Required work.
Please work out the number of lines in the following material that include "extension", and reply with only that number.

Data supplied.
=-=-=

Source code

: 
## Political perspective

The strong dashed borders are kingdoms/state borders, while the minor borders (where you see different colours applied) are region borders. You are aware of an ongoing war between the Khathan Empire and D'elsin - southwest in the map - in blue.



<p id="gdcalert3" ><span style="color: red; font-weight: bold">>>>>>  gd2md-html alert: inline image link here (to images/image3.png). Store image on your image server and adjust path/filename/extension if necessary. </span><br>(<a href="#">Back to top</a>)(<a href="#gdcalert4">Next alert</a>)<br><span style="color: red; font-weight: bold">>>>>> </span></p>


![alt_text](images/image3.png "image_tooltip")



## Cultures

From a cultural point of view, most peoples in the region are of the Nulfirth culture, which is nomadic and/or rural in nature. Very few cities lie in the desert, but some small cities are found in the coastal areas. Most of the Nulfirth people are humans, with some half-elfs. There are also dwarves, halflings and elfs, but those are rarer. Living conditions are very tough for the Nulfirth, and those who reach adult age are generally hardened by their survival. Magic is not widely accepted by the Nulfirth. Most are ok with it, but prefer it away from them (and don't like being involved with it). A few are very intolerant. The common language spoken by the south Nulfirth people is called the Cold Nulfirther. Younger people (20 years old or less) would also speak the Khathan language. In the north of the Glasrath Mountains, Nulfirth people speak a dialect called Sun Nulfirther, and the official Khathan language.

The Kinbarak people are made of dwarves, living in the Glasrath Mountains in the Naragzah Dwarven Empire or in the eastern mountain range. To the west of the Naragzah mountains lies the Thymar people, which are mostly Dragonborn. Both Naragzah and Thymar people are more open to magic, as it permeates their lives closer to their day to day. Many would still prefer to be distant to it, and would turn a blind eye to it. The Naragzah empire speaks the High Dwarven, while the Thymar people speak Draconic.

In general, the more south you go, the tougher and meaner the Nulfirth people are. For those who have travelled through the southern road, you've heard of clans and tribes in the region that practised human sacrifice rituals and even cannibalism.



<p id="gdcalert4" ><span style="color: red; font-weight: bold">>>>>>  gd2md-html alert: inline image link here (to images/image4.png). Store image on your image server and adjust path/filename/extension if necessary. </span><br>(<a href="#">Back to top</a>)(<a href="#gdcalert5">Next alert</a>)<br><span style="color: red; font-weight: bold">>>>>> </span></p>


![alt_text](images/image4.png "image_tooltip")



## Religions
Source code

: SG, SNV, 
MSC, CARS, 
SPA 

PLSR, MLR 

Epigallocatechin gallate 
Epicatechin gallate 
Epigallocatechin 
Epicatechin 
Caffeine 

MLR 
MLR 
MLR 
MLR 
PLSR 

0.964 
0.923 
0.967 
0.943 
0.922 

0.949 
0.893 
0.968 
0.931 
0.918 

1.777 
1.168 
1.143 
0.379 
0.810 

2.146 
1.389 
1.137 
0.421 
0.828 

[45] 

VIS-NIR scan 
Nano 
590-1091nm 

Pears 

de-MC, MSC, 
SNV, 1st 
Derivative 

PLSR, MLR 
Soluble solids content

=-=-=

Exercise output.
2